Extract:
=== Section Start ===

Some people advise rehearsing in front of a mirror, or even going through the slides. I’ve never done that, it does not work for me. I do have a lot of conversations with myself about each of the slides, and I hope that all this will be re-triggered whenever they show up on the screen.

Finally, when presenting, make sure you use a dual-screen and use the presenter mode. Knowing what slide comes next allows you to spit out the content for the current slide, and remind yourself of how to transition to the next slide.

Language is important

“You are live on UberConference 2016, please do not swear.” It took me a very long time to adapt my language to various audiences. Swearing is ok in controlled and measured fashions, in some audiences, and so are double-entendres. Be careful of not over-doing it, upsetting people, or allowing the jokes to overtake the content.

Once upon a time, Charles De Gaulle told the french Canadians, “Vive le Quebec libre!” When asked about it by his advisor Alain Peyrefitte, his explanation was that he got a bit excited. It’s natural in a high stress environment to want to push the boundary, and sometimes we do it so mindlessly that our words can go much further than we intended. Control yourself by going back to the basics I already described: what and why. And if you do it wrong, apologise, and move on.

=== Section End ===

Listed entries:
=== Section Start ===

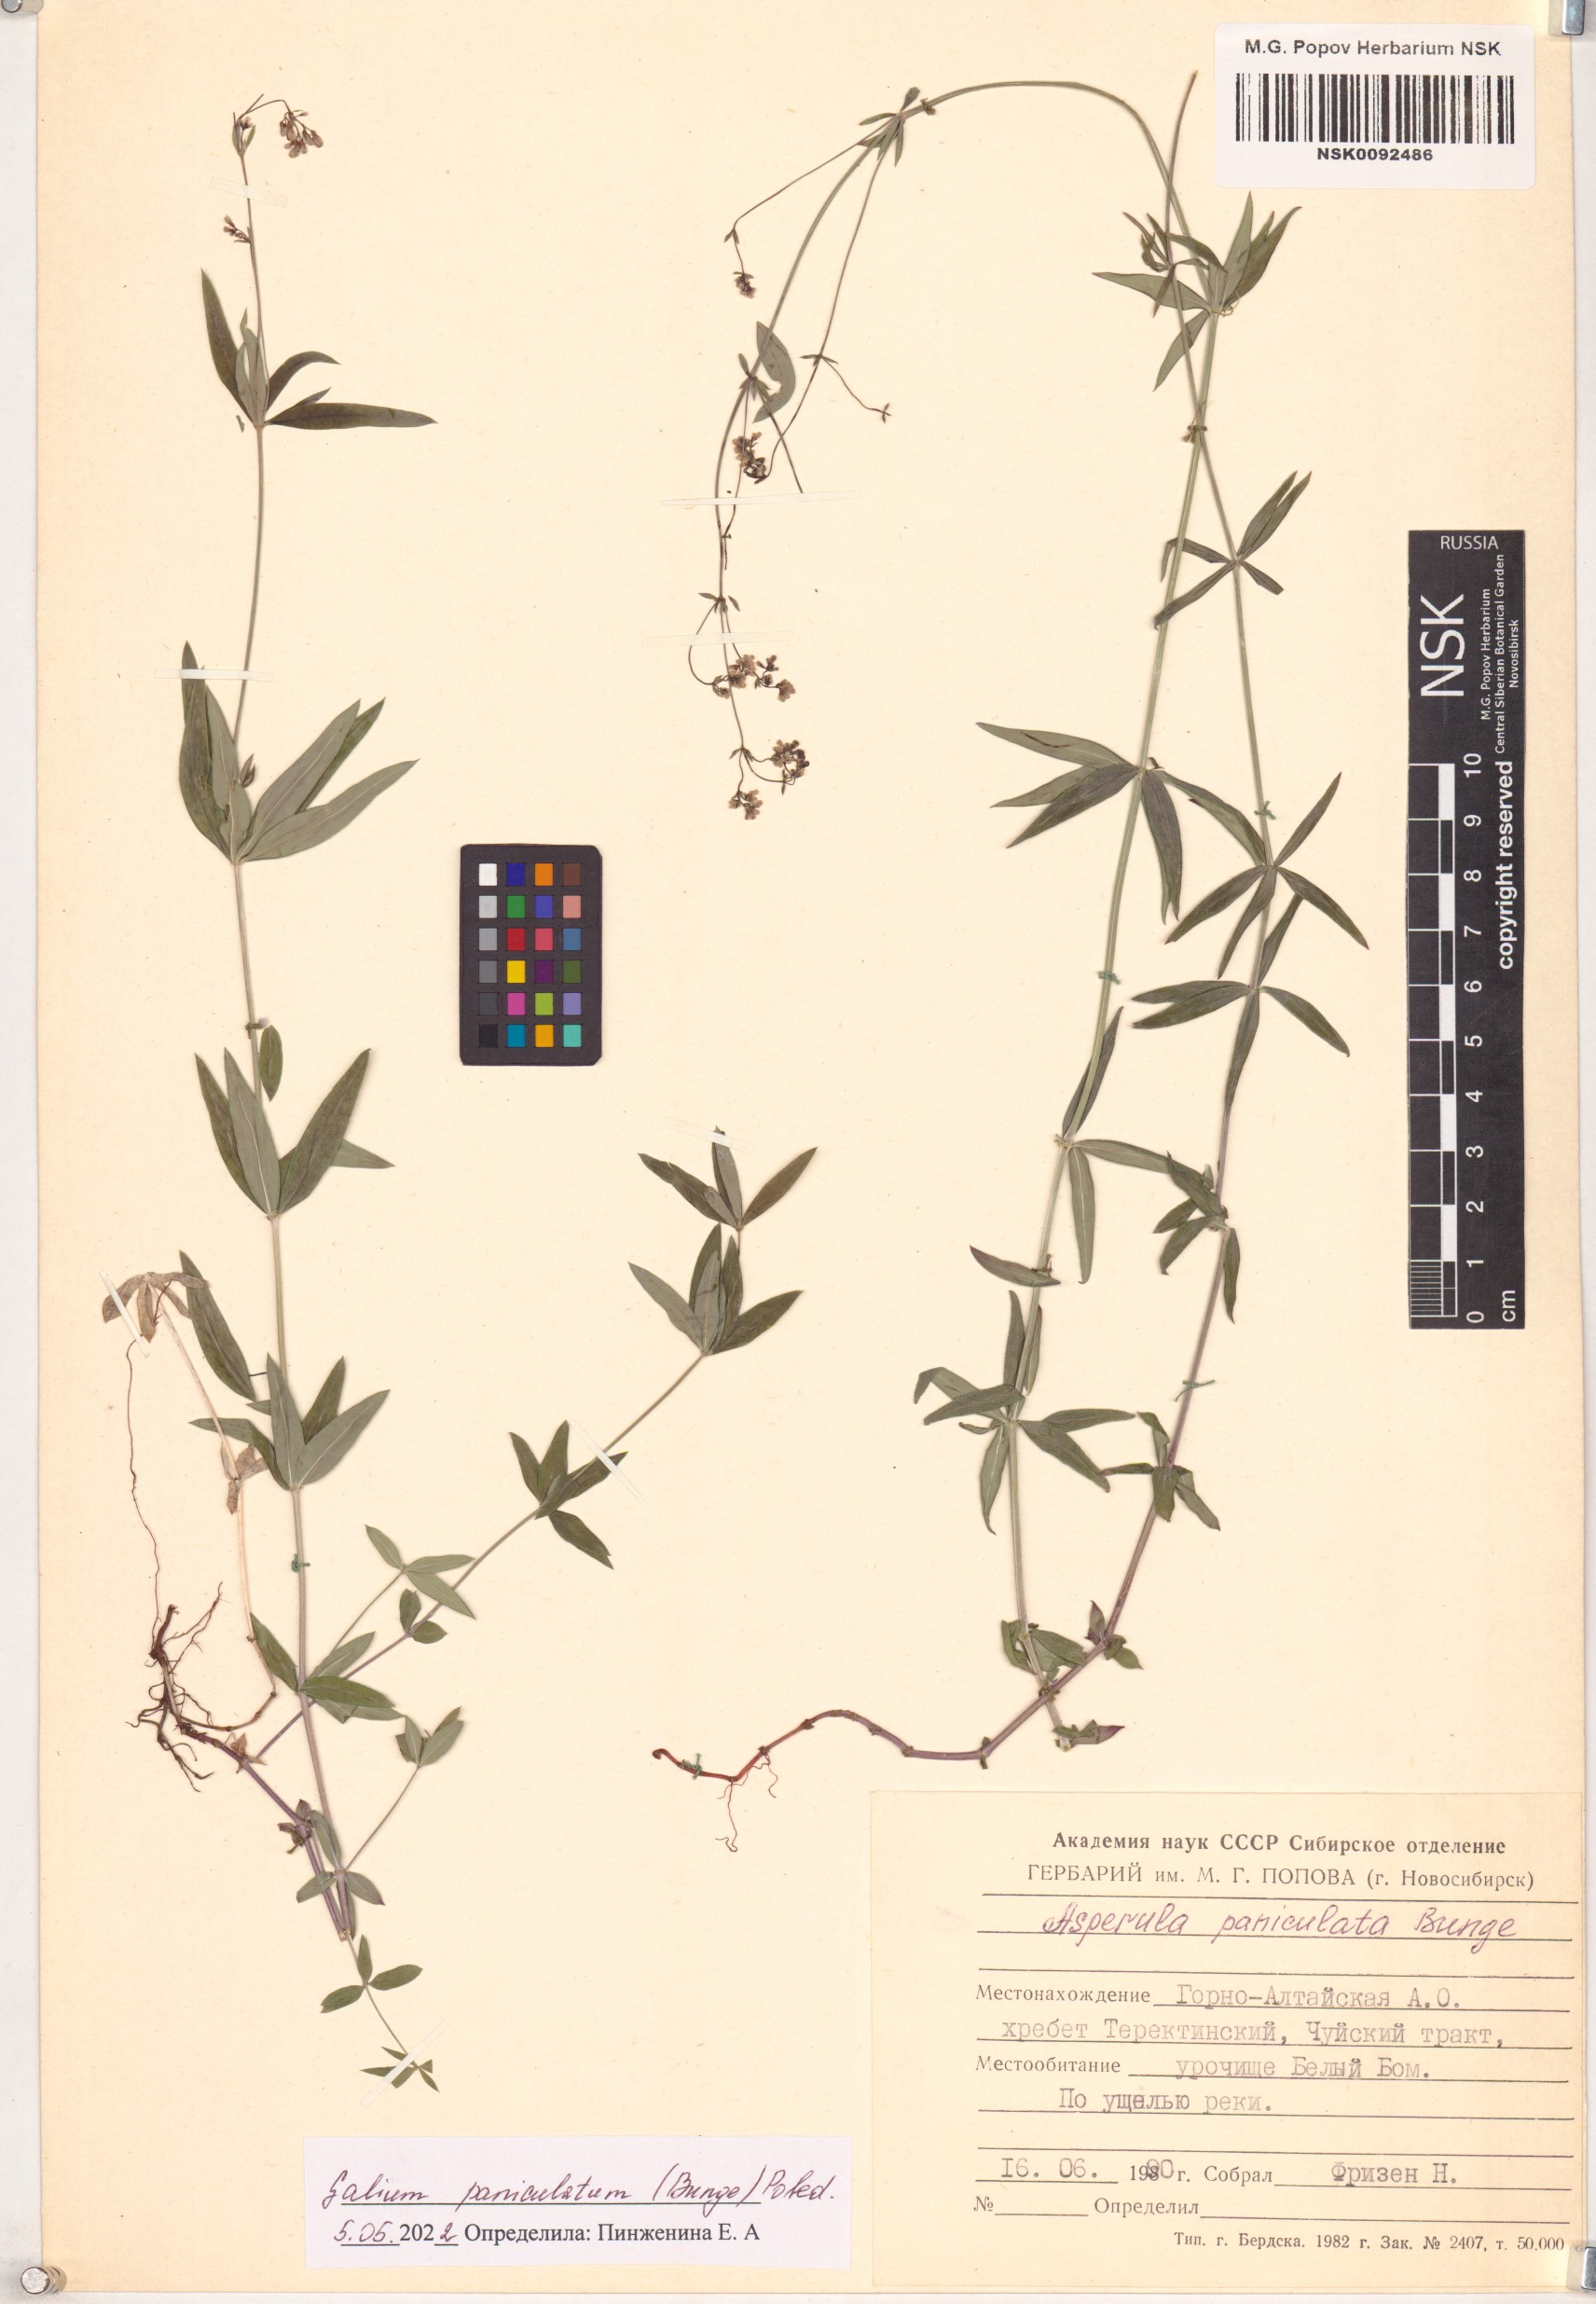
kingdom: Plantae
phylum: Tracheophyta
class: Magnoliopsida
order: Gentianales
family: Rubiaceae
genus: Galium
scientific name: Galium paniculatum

=== Section End ===

Output the portion of the text on presenting that begins with the words "Finally, when presenting, make" and ends after the words "overtake the content.". The records are separate material and have no connection to the text on presenting.

Finally, when presenting, make sure you use a dual-screen and use the presenter mode. Knowing what slide comes next allows you to spit out the content for the current slide, and remind yourself of how to transition to the next slide.

Language is important

“You are live on UberConference 2016, please do not swear.” It took me a very long time to adapt my language to various audiences. Swearing is ok in controlled and measured fashions, in some audiences, and so are double-entendres. Be careful of not over-doing it, upsetting people, or allowing the jokes to overtake the content.